Bracken describes the move from silos to platforms as a “generational” switch. “That is going to be the bulk of the activity technically in the next parliament. It brings with it many decision points – whether you stick or twist, whether you replace, reform, or retire systems in any given department.”
Government Digital Service
In November 2012, the GDS was formed to encourage government to become more digital, to save money and provide cleaner, slicker digital services to the public. The government has calculated that on average an online service is 20 times cheaper than a phone transaction, 30 times cheaper than by post and 50 times cheaper than face-to-face.

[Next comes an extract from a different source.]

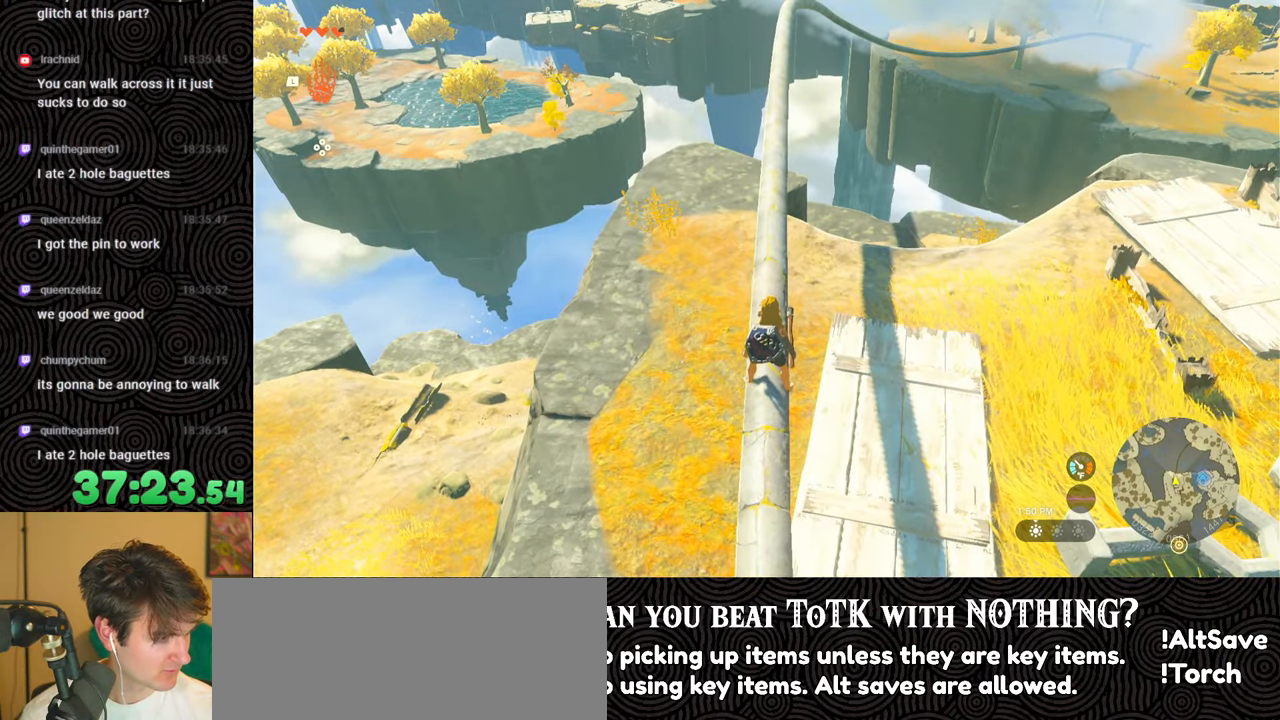
{"buttons": ["L2"], "left_stick": "center", "right_stick": "center", "events": []}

Just over a month away from its two-year deadline to digitally transform 25 of the most commonly used public services, the report also stated that 20 of the exemplars will be publicly available in live or public beta by the end of March 2015. While the Home Office (HO), Department for Work and Pensions (DWP), HM Revenue & Customs (HMRC) and Department for Business, Innovation and Skills (BIS) will continue work on the remaining five exemplars.
“By making these services simpler, clearer and faster to use, we’re improving the lives of millions of hardworking people,” said minister for the cabinet office, Francis Maude in the report. “Our services such as registering to vote, claiming Carer’s Allowance or applying for Lasting Power of Attorney status are designed to put the user experience first.”

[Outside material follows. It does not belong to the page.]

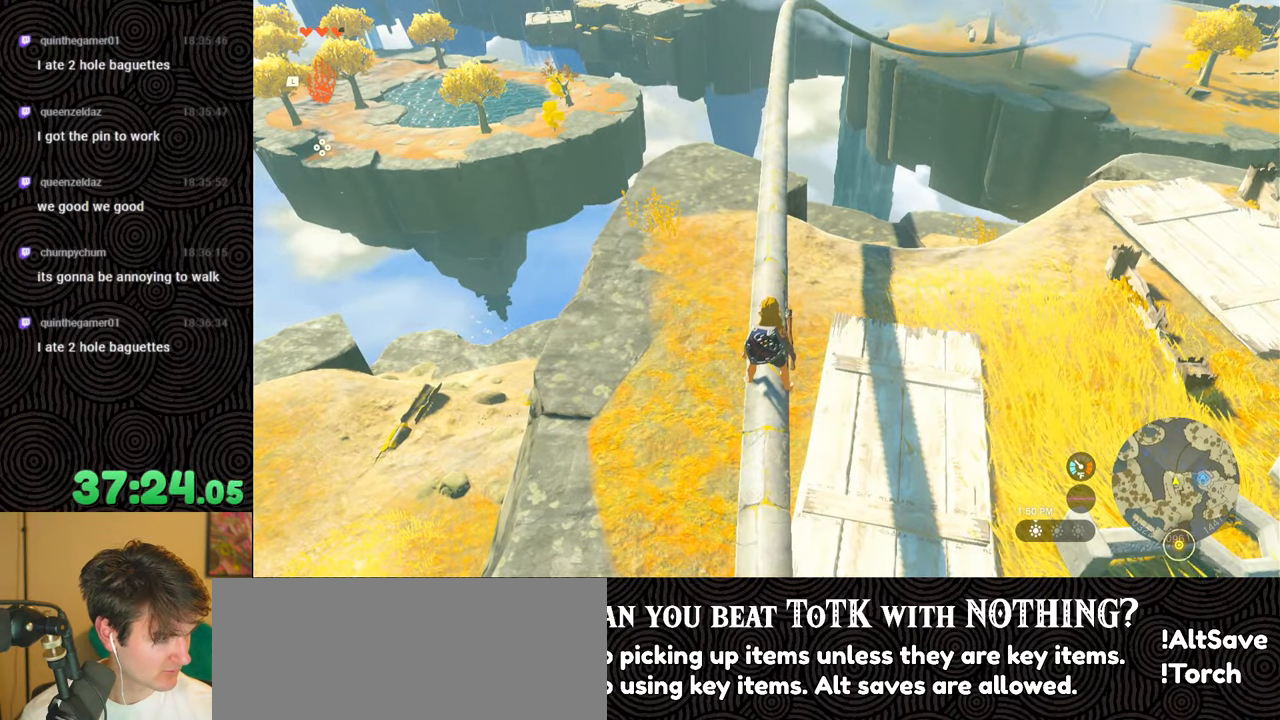
{"buttons": ["L2"], "left_stick": "center", "right_stick": "center", "events": []}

But GDS’s remit was more than just the 25 exemplars, and it has managed to encourage departments including HMRC, DVLA and the Ministry of Justice embrace digital and develop services in-house.
The DVLA has made strides with digital services through renewing tax online, abolishing the paper tax disc and other digital services, while it has also launched a startup incubator in Swansea to take advantage of the blossoming tech ecosystem.